# Totally lost at this point



## hardcase119 (Jul 21, 2010)

Hi, I am 41 years old and my wife is 45. We started dating when I was 14 and she was 18. She got pregnant with our first child when I was 17 and we now have four children, the youngest is 15. 

I have been thinking of leaving her lately and don't know what to do. I am so unhappy all the time that I feel like I can't breathe.I am a grown man and almost cry on a daily basis, not at the thought of us breaking up anymore, but at the the thought that I just can't do it. I am so trapped and have no options really.

My wife and I started having problems a couple of years ago and serious problems about six months ago. I think that we may have been having problems for much longer than that and I have just been blind to them. 

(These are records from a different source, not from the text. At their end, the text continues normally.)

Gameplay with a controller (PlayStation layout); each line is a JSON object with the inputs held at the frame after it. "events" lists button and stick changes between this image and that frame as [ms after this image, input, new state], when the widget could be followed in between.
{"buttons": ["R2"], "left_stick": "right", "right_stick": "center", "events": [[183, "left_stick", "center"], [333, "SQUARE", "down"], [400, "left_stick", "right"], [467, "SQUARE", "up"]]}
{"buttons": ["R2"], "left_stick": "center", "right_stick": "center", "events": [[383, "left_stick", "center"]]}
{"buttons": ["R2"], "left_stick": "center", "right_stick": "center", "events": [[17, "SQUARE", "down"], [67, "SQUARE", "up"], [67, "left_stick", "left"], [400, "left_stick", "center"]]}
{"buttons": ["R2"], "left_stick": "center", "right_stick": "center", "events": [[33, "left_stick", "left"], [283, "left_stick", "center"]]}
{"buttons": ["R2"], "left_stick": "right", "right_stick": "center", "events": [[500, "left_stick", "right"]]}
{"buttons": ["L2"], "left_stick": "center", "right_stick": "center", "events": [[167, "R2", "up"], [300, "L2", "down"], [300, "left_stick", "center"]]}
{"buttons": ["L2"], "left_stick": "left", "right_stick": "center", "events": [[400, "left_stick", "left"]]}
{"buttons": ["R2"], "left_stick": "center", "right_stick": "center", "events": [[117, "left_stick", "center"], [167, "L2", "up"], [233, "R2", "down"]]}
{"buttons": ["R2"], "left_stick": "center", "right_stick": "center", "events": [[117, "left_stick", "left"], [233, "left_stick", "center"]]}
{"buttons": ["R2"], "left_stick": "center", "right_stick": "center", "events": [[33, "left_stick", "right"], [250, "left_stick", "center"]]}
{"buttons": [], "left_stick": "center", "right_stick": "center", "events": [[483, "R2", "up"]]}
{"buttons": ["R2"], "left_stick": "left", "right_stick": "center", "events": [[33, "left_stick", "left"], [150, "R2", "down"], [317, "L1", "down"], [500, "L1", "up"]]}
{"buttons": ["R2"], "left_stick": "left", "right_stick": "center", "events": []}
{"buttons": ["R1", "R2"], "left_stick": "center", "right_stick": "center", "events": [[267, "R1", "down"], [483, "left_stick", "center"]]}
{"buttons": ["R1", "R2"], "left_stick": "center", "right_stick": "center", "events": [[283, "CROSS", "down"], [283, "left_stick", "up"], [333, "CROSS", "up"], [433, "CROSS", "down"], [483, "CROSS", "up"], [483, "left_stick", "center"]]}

In the 28 years that we have been together she has never worked, I do all the cooking in the house, pay all the bills, take the kids to school or wherever they need to go, do all the shopping and pretty much everything else. The only thing I can say with true honesty that I do not do is the laundry. 

I have had issue's in the past with her her lack of affection and lack of appreciation. I have fought for her when we were younger and she had more than one affair...now keep in mind that this was when we were very young so I don't want to make her out like she is a cheater, that is not our issue. She has been faithful to me for over 20 years. 

She seems to be unhappy all the time. My two older daughters have no respect for her and I have to say neither do I anymore. She is so negative all the time and looks at anything that she can in a bad way. To say that she is a glass half empty person is the understatement of the year. She sleeps until noon and stays up till two in the morning every night. She gets mad at me because I am such a light sleeper and I get angry because she wakes me up when she comes to bed and then I can not go back to sleep. 

There are so many things that are bad I can't name them or this would get much longer than it already is. 

I have taken care of her for her entire life (straight from her mother) and she can't function without me. I have recently lost my business and have fallen on hard financial times also, so even if I could figure out a way to leave, it would never work because I could not afford to take care of her, the kids and myself. 

Up until about 6 months ago I was in awe of her. I loved her as much or more than the day I met her. I would still look at her and think she was so beautiful. I didn't want to be without her no matter what I did. We would do everything together and talk on the phone all day everyday while I was at work. But I have lost that feeling.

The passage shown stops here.